● **ASSIGNED TASK**: Where a line contains the word "stored", copy that line from the records below.

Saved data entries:
╔══
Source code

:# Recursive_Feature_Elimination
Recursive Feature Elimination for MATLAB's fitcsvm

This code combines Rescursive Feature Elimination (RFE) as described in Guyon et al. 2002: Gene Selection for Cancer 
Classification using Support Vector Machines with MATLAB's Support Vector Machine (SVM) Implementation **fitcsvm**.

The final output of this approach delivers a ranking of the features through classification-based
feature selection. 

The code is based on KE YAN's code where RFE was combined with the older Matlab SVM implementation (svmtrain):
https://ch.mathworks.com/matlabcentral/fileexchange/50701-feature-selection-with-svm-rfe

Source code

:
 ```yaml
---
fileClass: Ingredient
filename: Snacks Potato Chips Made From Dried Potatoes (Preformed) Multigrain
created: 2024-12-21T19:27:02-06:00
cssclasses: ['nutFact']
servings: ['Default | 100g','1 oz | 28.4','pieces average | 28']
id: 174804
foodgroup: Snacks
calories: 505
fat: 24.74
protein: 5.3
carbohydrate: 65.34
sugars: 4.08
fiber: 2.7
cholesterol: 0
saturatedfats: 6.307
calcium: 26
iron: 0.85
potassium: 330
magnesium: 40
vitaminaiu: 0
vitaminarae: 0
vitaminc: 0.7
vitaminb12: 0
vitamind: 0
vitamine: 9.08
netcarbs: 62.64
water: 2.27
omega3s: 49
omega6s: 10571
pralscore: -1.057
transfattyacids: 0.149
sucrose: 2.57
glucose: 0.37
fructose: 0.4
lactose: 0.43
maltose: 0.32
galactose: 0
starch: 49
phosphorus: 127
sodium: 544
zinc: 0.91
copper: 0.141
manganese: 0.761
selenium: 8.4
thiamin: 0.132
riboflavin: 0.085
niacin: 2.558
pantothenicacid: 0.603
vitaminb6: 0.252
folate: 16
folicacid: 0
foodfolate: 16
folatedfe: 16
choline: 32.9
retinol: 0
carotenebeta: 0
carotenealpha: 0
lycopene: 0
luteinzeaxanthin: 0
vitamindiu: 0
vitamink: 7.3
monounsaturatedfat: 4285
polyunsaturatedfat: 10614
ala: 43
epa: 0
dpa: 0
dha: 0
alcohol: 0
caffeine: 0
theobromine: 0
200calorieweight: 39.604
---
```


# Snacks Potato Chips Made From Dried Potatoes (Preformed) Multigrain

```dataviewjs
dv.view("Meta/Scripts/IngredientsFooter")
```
╚══
╔══
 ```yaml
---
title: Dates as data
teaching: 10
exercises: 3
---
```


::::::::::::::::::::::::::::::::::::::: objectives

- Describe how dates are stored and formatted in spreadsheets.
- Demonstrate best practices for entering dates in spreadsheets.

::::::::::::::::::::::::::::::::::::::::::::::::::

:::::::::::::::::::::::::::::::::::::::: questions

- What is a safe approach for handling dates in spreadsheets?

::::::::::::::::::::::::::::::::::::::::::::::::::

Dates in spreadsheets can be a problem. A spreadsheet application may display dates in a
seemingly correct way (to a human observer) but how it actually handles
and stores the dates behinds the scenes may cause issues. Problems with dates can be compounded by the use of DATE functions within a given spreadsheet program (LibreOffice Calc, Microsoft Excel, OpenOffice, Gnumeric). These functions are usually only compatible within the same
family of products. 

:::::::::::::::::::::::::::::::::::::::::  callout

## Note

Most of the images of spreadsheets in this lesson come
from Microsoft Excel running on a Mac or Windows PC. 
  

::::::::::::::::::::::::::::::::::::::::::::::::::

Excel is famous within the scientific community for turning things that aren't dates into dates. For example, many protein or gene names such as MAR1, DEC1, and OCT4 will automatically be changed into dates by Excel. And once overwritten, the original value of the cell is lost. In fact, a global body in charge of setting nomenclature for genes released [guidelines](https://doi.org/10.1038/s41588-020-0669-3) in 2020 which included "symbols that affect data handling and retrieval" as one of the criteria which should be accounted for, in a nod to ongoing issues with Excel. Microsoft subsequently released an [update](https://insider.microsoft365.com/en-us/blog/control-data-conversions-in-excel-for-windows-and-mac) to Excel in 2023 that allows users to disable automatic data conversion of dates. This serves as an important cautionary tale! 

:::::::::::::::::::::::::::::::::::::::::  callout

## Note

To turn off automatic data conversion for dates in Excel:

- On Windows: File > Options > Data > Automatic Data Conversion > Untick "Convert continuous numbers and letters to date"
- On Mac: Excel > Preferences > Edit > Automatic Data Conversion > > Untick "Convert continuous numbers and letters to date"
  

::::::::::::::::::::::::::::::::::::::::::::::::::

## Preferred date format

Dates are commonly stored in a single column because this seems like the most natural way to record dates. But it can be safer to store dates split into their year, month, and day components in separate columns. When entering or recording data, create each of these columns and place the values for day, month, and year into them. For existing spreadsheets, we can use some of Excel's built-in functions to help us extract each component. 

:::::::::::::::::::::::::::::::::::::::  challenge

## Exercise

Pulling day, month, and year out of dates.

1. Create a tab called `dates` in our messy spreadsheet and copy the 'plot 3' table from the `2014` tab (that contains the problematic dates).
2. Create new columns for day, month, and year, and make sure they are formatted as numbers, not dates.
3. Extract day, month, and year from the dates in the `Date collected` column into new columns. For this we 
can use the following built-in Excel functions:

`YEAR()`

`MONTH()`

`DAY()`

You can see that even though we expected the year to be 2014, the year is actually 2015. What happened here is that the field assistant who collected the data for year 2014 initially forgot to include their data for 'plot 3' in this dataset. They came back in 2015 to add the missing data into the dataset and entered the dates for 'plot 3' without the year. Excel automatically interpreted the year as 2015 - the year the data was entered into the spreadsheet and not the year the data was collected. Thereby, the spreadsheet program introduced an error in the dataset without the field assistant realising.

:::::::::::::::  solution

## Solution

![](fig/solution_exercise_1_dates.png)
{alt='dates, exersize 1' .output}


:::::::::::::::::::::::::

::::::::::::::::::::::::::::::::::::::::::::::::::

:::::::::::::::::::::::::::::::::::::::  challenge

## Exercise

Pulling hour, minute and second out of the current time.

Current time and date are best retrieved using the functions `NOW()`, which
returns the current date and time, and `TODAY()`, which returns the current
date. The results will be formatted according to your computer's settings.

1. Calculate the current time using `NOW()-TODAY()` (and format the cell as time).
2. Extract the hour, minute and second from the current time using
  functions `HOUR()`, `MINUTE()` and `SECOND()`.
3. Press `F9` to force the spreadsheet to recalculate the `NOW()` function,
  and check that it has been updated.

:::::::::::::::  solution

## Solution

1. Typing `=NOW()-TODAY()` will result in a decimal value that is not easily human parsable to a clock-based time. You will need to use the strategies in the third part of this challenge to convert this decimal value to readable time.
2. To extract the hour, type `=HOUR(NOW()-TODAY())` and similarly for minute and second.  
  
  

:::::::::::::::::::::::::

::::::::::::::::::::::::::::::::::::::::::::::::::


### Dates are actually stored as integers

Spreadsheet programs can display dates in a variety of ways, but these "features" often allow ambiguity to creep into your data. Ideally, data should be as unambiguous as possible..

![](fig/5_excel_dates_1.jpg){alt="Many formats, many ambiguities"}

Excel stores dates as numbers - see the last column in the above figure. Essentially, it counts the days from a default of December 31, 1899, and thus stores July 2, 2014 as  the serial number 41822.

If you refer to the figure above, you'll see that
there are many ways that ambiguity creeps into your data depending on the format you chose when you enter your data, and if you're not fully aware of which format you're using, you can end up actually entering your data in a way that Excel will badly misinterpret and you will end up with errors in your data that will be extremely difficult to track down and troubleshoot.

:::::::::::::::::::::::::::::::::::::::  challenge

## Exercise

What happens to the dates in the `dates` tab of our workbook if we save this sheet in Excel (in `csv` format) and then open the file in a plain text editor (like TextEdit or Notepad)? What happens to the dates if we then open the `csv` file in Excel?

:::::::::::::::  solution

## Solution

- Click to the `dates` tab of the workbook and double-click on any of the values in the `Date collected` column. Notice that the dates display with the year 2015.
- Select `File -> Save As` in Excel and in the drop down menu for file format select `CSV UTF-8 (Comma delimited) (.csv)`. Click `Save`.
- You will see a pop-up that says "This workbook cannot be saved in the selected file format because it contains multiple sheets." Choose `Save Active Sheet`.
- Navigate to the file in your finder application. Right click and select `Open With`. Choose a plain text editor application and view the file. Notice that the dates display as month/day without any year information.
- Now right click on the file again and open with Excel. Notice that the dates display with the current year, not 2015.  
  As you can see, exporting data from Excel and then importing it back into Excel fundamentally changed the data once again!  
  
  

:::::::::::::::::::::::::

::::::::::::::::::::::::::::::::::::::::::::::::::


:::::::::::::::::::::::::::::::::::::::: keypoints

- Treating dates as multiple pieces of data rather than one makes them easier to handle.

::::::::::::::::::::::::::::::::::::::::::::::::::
╚══
╔══
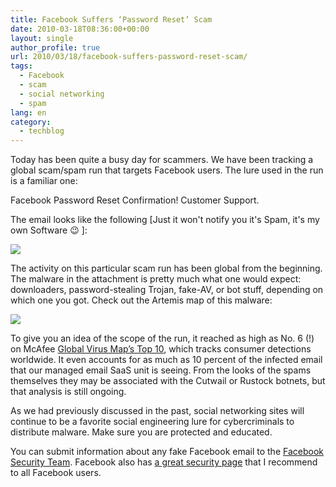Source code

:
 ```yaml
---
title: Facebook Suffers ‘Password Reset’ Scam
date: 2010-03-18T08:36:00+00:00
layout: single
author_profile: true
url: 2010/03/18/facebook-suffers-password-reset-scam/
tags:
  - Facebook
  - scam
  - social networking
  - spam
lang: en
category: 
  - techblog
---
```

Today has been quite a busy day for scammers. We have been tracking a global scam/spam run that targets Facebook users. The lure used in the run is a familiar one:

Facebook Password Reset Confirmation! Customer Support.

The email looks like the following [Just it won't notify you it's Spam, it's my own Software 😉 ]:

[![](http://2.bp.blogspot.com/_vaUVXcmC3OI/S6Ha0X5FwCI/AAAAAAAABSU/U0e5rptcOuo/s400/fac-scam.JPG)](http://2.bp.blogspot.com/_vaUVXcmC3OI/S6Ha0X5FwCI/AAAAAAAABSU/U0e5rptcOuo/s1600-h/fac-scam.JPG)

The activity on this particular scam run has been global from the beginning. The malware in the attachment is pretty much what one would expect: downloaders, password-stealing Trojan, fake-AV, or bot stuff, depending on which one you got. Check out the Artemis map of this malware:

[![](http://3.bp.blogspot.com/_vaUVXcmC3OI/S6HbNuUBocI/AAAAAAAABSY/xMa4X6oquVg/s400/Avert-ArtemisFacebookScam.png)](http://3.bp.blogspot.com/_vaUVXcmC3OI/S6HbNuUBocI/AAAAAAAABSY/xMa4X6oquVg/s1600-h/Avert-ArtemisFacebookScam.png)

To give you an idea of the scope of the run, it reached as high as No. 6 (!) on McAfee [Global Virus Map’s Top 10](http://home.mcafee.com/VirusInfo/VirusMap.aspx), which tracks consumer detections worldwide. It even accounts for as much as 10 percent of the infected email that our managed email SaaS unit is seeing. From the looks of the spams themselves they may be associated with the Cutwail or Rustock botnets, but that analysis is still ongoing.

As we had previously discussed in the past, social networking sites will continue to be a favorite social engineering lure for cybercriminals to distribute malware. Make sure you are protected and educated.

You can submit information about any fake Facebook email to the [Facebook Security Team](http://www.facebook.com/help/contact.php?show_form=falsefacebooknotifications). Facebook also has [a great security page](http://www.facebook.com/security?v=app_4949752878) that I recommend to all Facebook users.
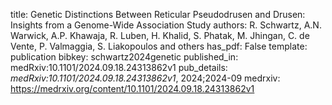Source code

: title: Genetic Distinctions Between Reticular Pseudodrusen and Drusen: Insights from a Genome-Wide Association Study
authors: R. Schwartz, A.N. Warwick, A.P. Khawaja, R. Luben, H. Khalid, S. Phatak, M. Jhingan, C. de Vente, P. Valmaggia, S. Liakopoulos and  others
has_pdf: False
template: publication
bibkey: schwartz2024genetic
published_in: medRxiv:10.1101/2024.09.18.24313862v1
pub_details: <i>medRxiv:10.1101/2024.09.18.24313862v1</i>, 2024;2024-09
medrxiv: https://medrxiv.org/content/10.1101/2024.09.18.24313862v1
╚══
● **EXERCISE RESULT**:
- Describe how dates are stored and formatted in spreadsheets.
Dates are commonly stored in a single column because this seems like the most natural way to record dates. But it can be safer to store dates split into their year, month, and day components in separate columns. When entering or recording data, create each of these columns and place the values for day, month, and year into them. For existing spreadsheets, we can use some of Excel's built-in functions to help us extract each component. 
### Dates are actually stored as integers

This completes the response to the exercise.